Looking toward 2009: What to (s)expect in the year to cum

Spa! Dec. 16
Spa! Dec. 16

What’s the latest news from the commercial sex business? Only a magazine like Spa! (Dec. 16) could touch on such a topic with a headline like “Nookie-pedia 2008.” Well actually it’s “Nuki-pedia,” the term nuki being a slang term akin to “getting off.”

Spa! introduces three shops it says represent the direction the business will be taking in 2009. One is a hote heru, a neologism made from “hotel” and “health.” One, the Ritz in Ikebukuro, is a deri heru (out-call sex) services that allows the customer to “date” the sex worker in a more congenial venue such as a restaurant or karaoke shop before escorting them to a hotel. Prices begin from 25,000 yen for 120 minutes.

“Peach Boys,” another hote heru in Tokyo’s Gotanda district features two girls who energetically suck a man’s nipples — among other things — in tandem. Price is 17,000 for 50 minutes. And for those with a swimsuit and sports costume fetish, the Suku-ran-buru “image club” in Kabukicho allows customers to first pore over its Web site and then preselect from a list of 48 varieties of swimwear. I didn’t believe it either until I checked it out here: http://www.moe-school.com/cos/index.html

“The most impressive thing these days would be the so-called ‘girls’ bars,’ which have been increasing nationwide, to the extent that there are shops in Shinjuku offering all you can drink for 2,000 yen,” says Akira Ikoma, editor of Ore no Tabi (My Journey), a magazine that complies data on the sex business submitted from reporters all round Japan.

“The cabaret club business continues to head towards collapse,” Ikoma continues. “When that happens, where will all those club hostesses go? To the only place they can, sex businesses.”

As one example, he points out that Kakuebi, a soapland (erotic bathhouse) in west Tokyo’s Kichijoji district, charges a “price-busting” 17,000 yen for a 60-minute course, with services dispensed by top-quality dames. Another soapland, Love and Peace, in Omiya City’s Kita Ginza district, charges just 15,000 for a full course — and the course, of course, includes intercourse.

» **The data**:
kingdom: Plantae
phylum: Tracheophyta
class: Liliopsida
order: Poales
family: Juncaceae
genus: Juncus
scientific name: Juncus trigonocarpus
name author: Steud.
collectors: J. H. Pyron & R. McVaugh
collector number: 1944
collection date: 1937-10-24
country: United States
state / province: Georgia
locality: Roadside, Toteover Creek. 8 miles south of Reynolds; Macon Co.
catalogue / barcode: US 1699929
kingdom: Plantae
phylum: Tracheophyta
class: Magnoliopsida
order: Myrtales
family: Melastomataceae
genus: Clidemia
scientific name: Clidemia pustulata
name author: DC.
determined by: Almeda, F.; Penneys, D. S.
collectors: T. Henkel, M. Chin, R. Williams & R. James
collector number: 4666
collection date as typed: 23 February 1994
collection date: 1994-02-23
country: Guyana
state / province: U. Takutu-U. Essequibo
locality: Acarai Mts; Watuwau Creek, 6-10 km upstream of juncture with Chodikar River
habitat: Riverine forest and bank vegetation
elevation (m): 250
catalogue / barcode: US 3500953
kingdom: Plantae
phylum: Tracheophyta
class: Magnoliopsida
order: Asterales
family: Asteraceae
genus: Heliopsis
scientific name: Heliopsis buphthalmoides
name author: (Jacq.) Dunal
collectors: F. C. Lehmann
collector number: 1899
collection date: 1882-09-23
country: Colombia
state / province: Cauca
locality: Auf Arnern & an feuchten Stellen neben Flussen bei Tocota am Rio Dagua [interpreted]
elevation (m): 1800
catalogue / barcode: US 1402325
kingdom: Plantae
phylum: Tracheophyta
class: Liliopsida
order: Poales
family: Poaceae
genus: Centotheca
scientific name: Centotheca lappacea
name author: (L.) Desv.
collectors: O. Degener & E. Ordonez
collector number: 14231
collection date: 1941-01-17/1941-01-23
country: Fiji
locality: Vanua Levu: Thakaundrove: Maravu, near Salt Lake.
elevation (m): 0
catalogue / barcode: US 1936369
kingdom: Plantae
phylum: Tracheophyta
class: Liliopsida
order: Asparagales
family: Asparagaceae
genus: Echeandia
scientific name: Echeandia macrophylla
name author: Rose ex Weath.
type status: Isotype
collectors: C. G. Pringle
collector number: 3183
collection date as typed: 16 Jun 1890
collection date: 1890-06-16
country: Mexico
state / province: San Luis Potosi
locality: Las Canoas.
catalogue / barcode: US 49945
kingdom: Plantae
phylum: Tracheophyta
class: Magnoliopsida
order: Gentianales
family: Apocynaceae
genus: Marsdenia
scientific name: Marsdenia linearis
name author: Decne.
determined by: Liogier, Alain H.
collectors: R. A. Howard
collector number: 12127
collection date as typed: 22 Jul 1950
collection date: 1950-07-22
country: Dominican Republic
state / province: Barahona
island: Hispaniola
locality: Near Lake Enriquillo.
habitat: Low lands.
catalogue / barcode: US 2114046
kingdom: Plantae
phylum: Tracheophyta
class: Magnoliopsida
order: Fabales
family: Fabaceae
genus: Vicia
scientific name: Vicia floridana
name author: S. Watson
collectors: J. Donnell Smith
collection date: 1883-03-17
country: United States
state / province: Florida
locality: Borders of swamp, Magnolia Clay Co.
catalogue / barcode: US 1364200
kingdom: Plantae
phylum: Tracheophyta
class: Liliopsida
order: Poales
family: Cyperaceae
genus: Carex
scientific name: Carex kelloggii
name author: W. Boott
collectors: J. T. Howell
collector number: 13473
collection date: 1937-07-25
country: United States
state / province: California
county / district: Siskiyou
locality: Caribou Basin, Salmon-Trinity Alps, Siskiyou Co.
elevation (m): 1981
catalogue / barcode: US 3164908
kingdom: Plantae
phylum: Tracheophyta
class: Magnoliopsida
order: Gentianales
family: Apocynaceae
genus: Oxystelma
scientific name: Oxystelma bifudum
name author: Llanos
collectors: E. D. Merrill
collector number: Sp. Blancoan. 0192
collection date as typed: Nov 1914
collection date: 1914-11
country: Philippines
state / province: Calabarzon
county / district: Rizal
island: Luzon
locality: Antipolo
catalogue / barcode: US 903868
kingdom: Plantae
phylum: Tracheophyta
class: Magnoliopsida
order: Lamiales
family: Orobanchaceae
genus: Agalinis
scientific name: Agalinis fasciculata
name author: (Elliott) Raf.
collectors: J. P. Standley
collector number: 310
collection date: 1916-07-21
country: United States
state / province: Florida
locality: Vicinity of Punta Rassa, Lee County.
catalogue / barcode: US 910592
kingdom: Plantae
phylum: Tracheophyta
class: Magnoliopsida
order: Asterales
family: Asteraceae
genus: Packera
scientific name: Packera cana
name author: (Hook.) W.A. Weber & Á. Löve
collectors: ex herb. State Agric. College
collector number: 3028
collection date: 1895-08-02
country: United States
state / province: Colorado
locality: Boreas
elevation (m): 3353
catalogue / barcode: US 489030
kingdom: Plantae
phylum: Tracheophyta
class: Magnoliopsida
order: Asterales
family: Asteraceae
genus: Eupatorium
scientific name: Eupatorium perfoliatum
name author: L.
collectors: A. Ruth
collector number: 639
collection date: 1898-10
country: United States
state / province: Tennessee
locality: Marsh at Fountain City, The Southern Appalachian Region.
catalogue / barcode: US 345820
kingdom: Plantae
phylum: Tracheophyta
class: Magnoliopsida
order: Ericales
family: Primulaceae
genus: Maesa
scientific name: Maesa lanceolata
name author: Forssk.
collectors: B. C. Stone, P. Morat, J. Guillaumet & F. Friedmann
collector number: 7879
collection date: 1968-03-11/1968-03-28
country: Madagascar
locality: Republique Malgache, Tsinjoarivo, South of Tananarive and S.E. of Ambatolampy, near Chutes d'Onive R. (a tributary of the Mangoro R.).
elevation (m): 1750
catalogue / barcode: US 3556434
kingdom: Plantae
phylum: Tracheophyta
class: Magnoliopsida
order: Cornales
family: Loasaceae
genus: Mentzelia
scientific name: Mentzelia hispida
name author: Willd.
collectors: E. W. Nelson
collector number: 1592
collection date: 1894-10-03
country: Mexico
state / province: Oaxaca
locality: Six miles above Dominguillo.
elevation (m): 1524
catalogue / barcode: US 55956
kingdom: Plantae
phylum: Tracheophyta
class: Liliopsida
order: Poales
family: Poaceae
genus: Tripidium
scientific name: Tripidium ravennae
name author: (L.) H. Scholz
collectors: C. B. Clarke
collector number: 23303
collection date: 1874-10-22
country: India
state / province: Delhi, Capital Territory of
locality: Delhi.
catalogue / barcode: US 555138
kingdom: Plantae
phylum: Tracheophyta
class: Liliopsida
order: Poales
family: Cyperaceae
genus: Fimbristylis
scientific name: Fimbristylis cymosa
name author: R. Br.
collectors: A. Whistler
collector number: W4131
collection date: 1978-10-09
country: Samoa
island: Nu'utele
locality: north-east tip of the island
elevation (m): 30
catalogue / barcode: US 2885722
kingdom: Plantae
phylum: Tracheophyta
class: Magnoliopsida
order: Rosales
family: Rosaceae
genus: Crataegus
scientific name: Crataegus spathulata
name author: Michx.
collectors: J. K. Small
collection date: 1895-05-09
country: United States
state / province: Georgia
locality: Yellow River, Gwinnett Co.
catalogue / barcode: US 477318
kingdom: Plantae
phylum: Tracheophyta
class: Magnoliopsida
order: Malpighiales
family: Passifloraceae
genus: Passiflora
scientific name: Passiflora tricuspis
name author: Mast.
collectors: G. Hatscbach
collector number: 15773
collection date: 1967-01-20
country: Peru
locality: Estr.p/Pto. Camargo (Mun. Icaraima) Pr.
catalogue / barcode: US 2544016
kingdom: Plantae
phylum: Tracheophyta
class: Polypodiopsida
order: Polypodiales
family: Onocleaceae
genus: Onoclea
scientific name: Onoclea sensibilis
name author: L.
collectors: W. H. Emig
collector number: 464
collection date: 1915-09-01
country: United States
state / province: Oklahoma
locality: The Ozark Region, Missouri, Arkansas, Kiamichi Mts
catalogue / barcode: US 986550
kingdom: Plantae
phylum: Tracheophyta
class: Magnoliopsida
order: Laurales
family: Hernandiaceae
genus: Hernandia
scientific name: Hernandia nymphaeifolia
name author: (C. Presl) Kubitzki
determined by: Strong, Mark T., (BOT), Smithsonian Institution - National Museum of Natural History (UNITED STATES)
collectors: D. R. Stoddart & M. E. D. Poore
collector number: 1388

» **Study questions**:
A. Answer these questions from the Spa! text:
(i) What is the starting price at the Ritz in Ikebukuro, and for how many minutes?
(ii) Which magazine does Akira Ikoma edit?
(iii) In which district is the soapland Kakuebi located?
B. Retype the passage of the Spa! text starting at "As one example, he" and ending at "course, includes intercourse.".

» **Exercise results**:
A.
(i) 25,000 yen for 120 minutes
(ii) Ore no Tabi (My Journey)
(iii) Kichijoji, in west Tokyo

B.
As one example, he points out that Kakuebi, a soapland (erotic bathhouse) in west Tokyo’s Kichijoji district, charges a “price-busting” 17,000 yen for a 60-minute course, with services dispensed by top-quality dames. Another soapland, Love and Peace, in Omiya City’s Kita Ginza district, charges just 15,000 for a full course — and the course, of course, includes intercourse.